By Erin Voegele | August 14, 2012

On Aug. 14 Agriculture Secretary Tom Vilsack announced that 106 projects have been awarded funding under the USDA Rural Development’s Rural Energy for America Program. The REAP program, which was authorized by the 2008 Farm Bill, provides grants and loan guarantees for agricultural producers and rural small businesses to reduce energy consumption and costs, use renewable energy technologies in their operations, and conduct feasibility studies for renewable energy projects.

“The Obama Administration is helping agricultural producers and rural small business owners across the country reduce their energy costs and consumption,” Vilsack said. “This is part of the President's 'all-of-the-above' energy strategy, which involves expanding support for traditional as well as alternative energy sources. Stable energy costs create an environment for sustainable job growth in rural America.”

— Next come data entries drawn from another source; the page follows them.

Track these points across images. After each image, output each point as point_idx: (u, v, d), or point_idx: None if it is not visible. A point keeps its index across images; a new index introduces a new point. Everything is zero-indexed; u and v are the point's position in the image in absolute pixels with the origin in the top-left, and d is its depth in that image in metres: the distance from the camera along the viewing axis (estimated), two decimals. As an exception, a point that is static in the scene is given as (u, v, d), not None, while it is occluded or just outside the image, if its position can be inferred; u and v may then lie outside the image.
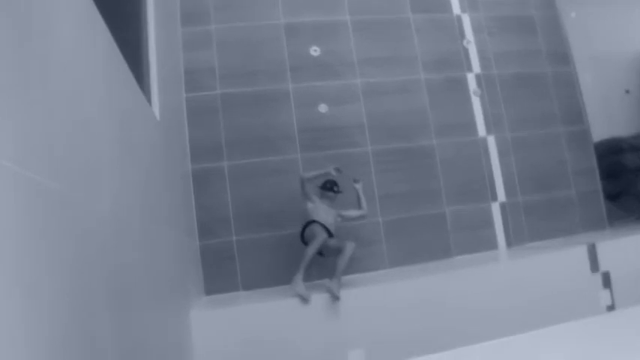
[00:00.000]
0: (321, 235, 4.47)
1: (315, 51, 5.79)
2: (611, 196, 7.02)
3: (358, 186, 5.04)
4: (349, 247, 4.46)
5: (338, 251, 4.48)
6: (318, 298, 4.25)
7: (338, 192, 4.95)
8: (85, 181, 1.75)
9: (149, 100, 3.47)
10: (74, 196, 1.63)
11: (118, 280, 2.02)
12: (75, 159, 1.67)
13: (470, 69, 6.15)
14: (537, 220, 5.97)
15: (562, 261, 4.75)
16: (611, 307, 4.67)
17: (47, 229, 1.38)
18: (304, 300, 4.23)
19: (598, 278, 4.70)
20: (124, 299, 2.09)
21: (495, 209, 5.89)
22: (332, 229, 4.75)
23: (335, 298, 4.22)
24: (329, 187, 4.94)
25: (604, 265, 4.73)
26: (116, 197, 2.14)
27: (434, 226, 5.69)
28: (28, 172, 1.26)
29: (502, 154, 6.02)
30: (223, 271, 5.24)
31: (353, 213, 5.03)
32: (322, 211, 4.81)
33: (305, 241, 4.72)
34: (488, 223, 5.85)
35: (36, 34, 1.43)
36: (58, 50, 1.61)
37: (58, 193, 1.48)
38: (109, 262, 1.92)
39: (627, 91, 8.20)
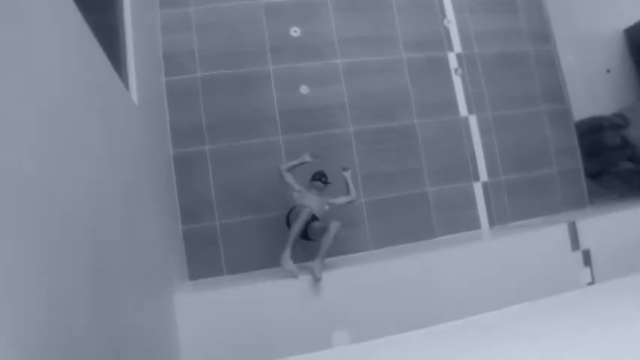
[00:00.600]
0: (305, 211, 4.46)
1: (295, 32, 5.74)
2: (593, 175, 7.07)
3: (347, 174, 5.02)
4: (334, 226, 4.45)
5: (323, 231, 4.48)
6: (303, 280, 4.24)
7: (327, 183, 4.93)
8: (59, 165, 1.72)
9: (126, 84, 3.43)
10: (48, 180, 1.60)
11: (96, 265, 2.00)
12: (48, 143, 1.64)
13: (451, 48, 6.13)
14: (519, 199, 6.00)
15: (543, 240, 4.78)
16: (591, 284, 4.72)
17: (19, 213, 1.36)
18: (293, 276, 4.24)
19: (579, 256, 4.75)
20: (103, 283, 2.07)
21: (478, 189, 5.90)
22: (318, 214, 4.74)
23: (316, 279, 4.22)
24: (317, 177, 4.92)
25: (584, 243, 4.78)
26: (92, 181, 2.11)
27: (417, 207, 5.70)
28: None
29: (484, 134, 6.03)
30: (207, 255, 5.22)
31: (341, 200, 5.02)
32: (309, 198, 4.78)
33: (290, 224, 4.70)
34: (471, 202, 5.87)
35: (3, 17, 1.40)
36: (26, 34, 1.57)
37: (30, 178, 1.45)
38: (86, 247, 1.90)
39: (608, 71, 8.24)
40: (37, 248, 1.45)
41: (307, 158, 4.87)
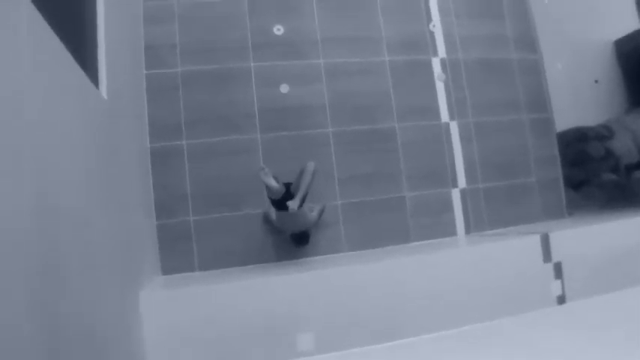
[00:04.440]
0: (310, 164, 4.72)
1: (278, 30, 5.70)
2: (574, 185, 7.08)
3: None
4: (309, 166, 4.61)
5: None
6: (277, 281, 4.24)
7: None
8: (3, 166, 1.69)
9: (95, 79, 3.38)
10: None
11: (42, 262, 1.96)
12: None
13: (435, 53, 6.10)
14: (497, 207, 5.99)
15: (515, 250, 4.76)
16: (561, 298, 4.71)
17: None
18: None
19: (550, 268, 4.73)
20: (50, 280, 2.03)
21: (456, 195, 5.89)
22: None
23: (291, 208, 4.39)
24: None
25: (557, 256, 4.75)
26: (43, 180, 2.07)
27: (393, 211, 5.67)
28: None
29: (464, 140, 6.00)
30: (180, 250, 5.19)
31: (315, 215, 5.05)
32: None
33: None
34: (448, 208, 5.85)
35: None
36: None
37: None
38: (33, 247, 1.87)
39: (596, 81, 8.24)
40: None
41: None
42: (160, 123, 5.31)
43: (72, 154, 2.55)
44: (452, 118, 6.00)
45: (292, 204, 4.42)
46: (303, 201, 4.57)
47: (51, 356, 1.97)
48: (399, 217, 5.68)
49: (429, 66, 6.05)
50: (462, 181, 5.92)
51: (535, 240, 4.76)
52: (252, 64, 5.57)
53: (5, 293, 1.62)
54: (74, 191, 2.52)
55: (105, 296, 2.96)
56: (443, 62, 6.10)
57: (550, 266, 4.73)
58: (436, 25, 6.15)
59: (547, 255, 4.74)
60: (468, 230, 5.84)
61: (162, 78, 5.40)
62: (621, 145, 7.17)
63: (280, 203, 4.65)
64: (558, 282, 4.74)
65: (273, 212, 5.01)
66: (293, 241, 5.16)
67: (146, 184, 5.02)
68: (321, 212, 5.15)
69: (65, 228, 2.30)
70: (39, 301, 1.90)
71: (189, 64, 5.45)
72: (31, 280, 1.84)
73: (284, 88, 5.60)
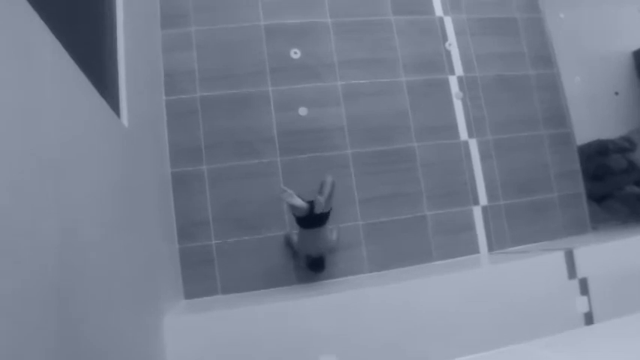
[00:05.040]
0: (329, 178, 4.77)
1: (295, 53, 5.76)
2: (597, 199, 6.99)
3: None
4: (328, 178, 4.70)
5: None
6: (300, 303, 4.24)
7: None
8: (24, 201, 1.73)
9: (116, 107, 3.44)
10: (11, 218, 1.61)
11: (63, 291, 1.99)
12: (12, 178, 1.64)
13: (452, 72, 6.11)
14: (519, 224, 5.94)
15: (539, 267, 4.70)
16: (588, 314, 4.63)
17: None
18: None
19: (575, 284, 4.67)
20: (72, 310, 2.06)
21: (477, 213, 5.85)
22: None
23: (319, 202, 4.50)
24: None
25: (582, 271, 4.68)
26: (66, 211, 2.11)
27: (414, 230, 5.66)
28: None
29: (484, 158, 5.98)
30: (202, 274, 5.21)
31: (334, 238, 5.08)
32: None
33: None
34: (470, 226, 5.81)
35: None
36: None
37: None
38: (55, 278, 1.90)
39: (616, 93, 8.17)
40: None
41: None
42: (181, 148, 5.38)
43: (94, 183, 2.59)
44: (471, 135, 5.99)
45: (320, 198, 4.46)
46: (329, 199, 4.60)
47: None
48: (421, 236, 5.66)
49: (446, 84, 6.06)
50: (482, 199, 5.90)
51: (559, 256, 4.70)
52: (270, 88, 5.62)
53: (24, 322, 1.65)
54: (96, 220, 2.56)
55: (128, 324, 2.99)
56: (460, 80, 6.10)
57: (575, 282, 4.67)
58: (452, 44, 6.17)
59: (572, 271, 4.68)
60: (490, 248, 5.80)
61: (181, 104, 5.47)
62: (644, 156, 7.09)
63: (305, 220, 4.68)
64: (584, 298, 4.67)
65: (295, 234, 5.03)
66: (309, 267, 5.17)
67: (168, 209, 5.07)
68: (338, 235, 5.16)
69: (87, 258, 2.33)
70: (60, 330, 1.93)
71: (208, 89, 5.52)
72: (50, 311, 1.87)
73: (302, 111, 5.64)
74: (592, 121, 7.45)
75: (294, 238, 5.06)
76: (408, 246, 5.60)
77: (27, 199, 1.76)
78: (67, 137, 2.23)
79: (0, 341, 1.46)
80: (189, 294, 5.14)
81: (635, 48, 8.35)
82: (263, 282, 5.25)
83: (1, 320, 1.48)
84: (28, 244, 1.73)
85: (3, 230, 1.55)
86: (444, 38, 6.18)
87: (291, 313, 4.17)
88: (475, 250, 5.77)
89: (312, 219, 4.65)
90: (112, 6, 3.70)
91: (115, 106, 3.39)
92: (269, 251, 5.32)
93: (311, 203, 4.63)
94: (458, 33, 6.23)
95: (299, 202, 4.58)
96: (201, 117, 5.47)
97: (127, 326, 2.96)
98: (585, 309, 4.66)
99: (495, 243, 5.82)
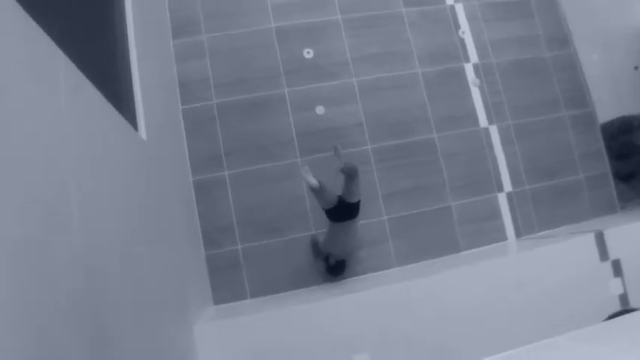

Funding awarded through the program can be used to support several types of projects, including the installation of biomass boilers and anaerobic digestion systems. Awards made under the program can also be used to install wind, solar or geothermal equipment, replace inefficient engines, or complete other energy efficiency improvements.

According to the USDA, five biomass-related projects were selected for support during this round of funding. Recipients include:

- North Carolina-based RES Ag DM 4-3 LLC was awarded a $5 million loan guarantee to install a biomass system

- South Carolina-based J&R Farms LLC was awarded a $81,845 grant to install a biomass heating system, which will replace propane usage

- Vermont-based Vermont Woodchips Inc. was awarded a $50,000 grant to conduct a feasibility study

- Washington-based Port Angeles Hardwood LLC was awarded $8,371 to conduct a feasibility study of a woody biomass cogeneration system

- Wisconsin-based WTE-Dollmann LLC was awarded a $113,00 grant to support the development of an anaerobic digester

Regarding the WTE-Dollmann anaerobic digestion project, the USDA specified that the system will generate more than 4.8 million kWh of electricity, enough to power 420 homes annually. Electricity produced by the system will be sold to the local utility.